• _WORK INSTRUCTION 1_
Could you transcribe the stored items word for word, from the start of the entries through the line that contains "63: (8, 229)", both ends included, and omit the pictures?

• _TEXT SHOWN_

That is the promise, as of old. In the midst of the violence of the Empire, of military interventions, sweeping the streets for those who do not comply with the Emperor’s demands, with crucifixions on the side of all roads that lead to Jerusalem, the Poet-Prophet Isaish declares God’s promises: “He shall judge between the nations, and shall arbitrate for many peoples;

they shall beat their swords into ploughshares, and their spears into pruning-hooks; nation shall not lift up sword against nation, neither shall they learn war anymore.” [Isaiah 2:1-5] As we wait for Christ’s return, we are to lean into any and all opportunities and actions which will lead to such  lasting and real peace, not the so-called Pax Romana, or Pax Americana`, but the Peace of the Lord which passes and is beyond all human understanding, but nevertheless, is more real than the machinations of an Empire based on greed and human consumption.

 

Of course, Jesus’s companions, and let’s face it so do we today, want to know when the Christ will return? Again, Jesus counsels, Do not be fooled. Many will come, pseudo-messiahs, pseudo-prophets, and they will try to lead you astray from the life of my Father’s kingdom, his Shalom for all the world. Of that day and time, no one knows. Not angels. Not people. Not even the Son, Only the Father knows for sure. It will be like the days of Noah when everyone was eating and drinking and marrying, not watching, no longer seeking God’s justice, God’s peace, Gods’ Shalom, and just like that they were swept away by the flood. Stay awake, Watch as you Wait, for you do not know in what hour of what day he will come.

 

Or, like the oiko-despot, the house despot who, if he knew when the thief would come would have stayed awake; he would not have allowed his house to be broken into! Stay awake! Be prepared! Do not presume to know the day and the hour the Son of Man will arrive. As you wait, participate in the promise that lies ahead; the promise of justice and peace and forgiveness and love abounding. It won’t be what we say. It won’t be what we believe. It will be what we do as active participants in God’s love, mercy, and forgiveness for all people.

 

So it was that Paul wrote to the sisters and brothers in Christ living in the very heart of darkness; living in Rome, home-base for the Empire: You know what time it is, how it is now the moment for you to wake from sleep. For salvation is nearer to us now than when we became believers; the night is far gone, the day is near. Let us then lay aside the works of darkness and put on the armor of light; let us live honorably as in the day, not in reveling and drunkenness, not in debauchery and licentiousness, not in quarreling and jealousy. Instead, put on the Lord Jesus Christ, and make no provision for the flesh, to gratify its desires [Romans 13:11-14]

 

Wake up. Stay awake, Watch, and Wait. Watch for where God is already at work for justice and peace. And actively Wait while leaning into the Lord’s intention of justice and peace for all people, while respecting the dignity of every human being. Do not be drawn into the Empire’s works of darkness, denigrating and dividing people against one another. Put on the armor of light, the light of Christ, which no darkness has nor can overcome! Christ is the morning star that knows no setting! May God the Father, his Son Jesus the Christ, and the Holy Spirit lead us into a Holy Advent looking forward, not backwards, into a future in which we truly study war no more!

• _WORK INSTRUCTION 2_
According to the sermon text, in what city were the sisters and brothers in Christ living when Paul wrote to them?

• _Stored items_
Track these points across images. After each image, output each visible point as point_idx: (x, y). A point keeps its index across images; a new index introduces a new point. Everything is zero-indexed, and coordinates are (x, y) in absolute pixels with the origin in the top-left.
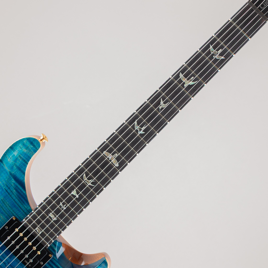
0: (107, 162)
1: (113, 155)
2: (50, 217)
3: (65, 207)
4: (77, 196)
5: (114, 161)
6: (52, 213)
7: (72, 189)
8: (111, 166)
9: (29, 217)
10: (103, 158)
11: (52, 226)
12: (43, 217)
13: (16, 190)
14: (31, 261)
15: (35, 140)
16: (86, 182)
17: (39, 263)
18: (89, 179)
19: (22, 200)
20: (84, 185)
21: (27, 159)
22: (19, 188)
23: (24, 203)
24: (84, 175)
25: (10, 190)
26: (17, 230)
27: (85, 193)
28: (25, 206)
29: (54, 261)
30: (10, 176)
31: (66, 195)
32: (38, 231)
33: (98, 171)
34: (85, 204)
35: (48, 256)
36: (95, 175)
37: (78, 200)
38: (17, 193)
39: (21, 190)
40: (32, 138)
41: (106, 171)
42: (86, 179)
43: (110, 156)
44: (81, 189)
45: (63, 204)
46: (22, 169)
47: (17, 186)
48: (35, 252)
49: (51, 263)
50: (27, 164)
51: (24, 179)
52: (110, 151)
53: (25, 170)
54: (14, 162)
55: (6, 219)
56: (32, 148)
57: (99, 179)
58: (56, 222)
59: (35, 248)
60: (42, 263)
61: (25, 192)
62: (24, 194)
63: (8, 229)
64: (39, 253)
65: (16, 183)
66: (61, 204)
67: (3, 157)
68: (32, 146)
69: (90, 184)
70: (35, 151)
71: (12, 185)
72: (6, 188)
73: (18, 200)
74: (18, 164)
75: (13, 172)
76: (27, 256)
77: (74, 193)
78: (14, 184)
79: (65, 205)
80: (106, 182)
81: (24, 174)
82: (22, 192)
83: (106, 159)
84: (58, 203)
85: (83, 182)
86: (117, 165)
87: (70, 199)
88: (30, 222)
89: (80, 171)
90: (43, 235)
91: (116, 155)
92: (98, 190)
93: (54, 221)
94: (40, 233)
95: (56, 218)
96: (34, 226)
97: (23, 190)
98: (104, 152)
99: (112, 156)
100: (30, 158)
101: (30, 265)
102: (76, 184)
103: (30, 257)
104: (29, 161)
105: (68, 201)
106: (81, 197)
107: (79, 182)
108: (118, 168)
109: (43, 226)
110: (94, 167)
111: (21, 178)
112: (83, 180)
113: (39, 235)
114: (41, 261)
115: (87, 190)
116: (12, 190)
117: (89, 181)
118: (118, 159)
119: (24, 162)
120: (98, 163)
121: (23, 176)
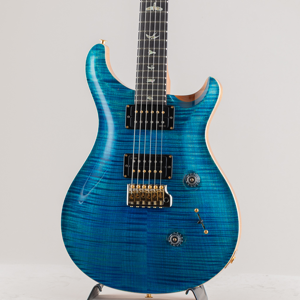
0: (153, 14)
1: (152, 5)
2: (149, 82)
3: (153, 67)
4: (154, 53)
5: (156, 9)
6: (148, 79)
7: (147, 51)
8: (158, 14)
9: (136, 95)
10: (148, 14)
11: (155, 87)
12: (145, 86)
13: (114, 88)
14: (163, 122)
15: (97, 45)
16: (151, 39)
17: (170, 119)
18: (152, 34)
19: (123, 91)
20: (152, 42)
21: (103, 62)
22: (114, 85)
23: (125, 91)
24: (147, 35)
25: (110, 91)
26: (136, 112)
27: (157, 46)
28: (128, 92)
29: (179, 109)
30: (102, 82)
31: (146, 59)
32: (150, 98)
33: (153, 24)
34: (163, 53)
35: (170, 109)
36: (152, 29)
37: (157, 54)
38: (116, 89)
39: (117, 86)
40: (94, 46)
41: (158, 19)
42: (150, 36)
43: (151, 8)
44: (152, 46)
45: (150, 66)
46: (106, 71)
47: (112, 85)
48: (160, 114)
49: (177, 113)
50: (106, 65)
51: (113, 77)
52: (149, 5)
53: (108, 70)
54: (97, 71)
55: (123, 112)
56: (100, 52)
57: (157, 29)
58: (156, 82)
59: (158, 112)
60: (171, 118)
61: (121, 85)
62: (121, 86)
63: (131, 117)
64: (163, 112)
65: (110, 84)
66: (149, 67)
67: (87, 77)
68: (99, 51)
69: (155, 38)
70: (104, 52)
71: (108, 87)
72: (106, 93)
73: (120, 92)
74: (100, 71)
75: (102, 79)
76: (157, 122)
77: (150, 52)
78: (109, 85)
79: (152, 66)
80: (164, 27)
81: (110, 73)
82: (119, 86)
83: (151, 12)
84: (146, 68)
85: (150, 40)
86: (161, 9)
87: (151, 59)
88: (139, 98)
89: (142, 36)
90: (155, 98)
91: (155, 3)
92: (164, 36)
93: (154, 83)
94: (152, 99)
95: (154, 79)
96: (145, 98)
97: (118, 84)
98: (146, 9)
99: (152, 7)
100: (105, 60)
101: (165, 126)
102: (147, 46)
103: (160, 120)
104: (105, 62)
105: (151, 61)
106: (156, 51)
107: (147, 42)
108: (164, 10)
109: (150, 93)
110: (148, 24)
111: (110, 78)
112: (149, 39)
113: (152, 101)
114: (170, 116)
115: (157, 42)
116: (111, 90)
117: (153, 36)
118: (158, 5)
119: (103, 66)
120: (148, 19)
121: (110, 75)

• _WRITTEN REPLY 1_
Track these points across images. After each image, output each visible point as point_idx: (x, y). A point keeps its index across images; a new index introduces a new point. Everything is zero-indexed, and coordinates are (x, y) in absolute pixels with the origin in the top-left.
0: (107, 162)
1: (113, 155)
2: (50, 217)
3: (65, 207)
4: (77, 196)
5: (114, 161)
6: (52, 213)
7: (72, 189)
8: (111, 166)
9: (29, 217)
10: (103, 158)
11: (52, 226)
12: (43, 217)
13: (16, 190)
14: (31, 261)
15: (35, 140)
16: (86, 182)
17: (39, 263)
18: (89, 179)
19: (22, 200)
20: (84, 185)
21: (27, 159)
22: (19, 188)
23: (24, 203)
24: (84, 175)
25: (10, 190)
26: (17, 230)
27: (85, 193)
28: (25, 206)
29: (54, 261)
30: (10, 176)
31: (66, 195)
32: (38, 231)
33: (98, 171)
34: (85, 204)
35: (48, 256)
36: (95, 175)
37: (78, 200)
38: (17, 193)
39: (21, 190)
40: (32, 138)
41: (106, 171)
42: (86, 179)
43: (110, 156)
44: (81, 189)
45: (63, 204)
46: (22, 169)
47: (17, 186)
48: (35, 252)
49: (51, 263)
50: (27, 164)
51: (24, 179)
52: (110, 151)
53: (25, 170)
54: (14, 162)
55: (6, 219)
56: (32, 148)
57: (99, 179)
58: (56, 222)
59: (35, 248)
60: (42, 263)
61: (25, 192)
62: (24, 194)
63: (8, 229)

• _WRITTEN REPLY 2_
Rome.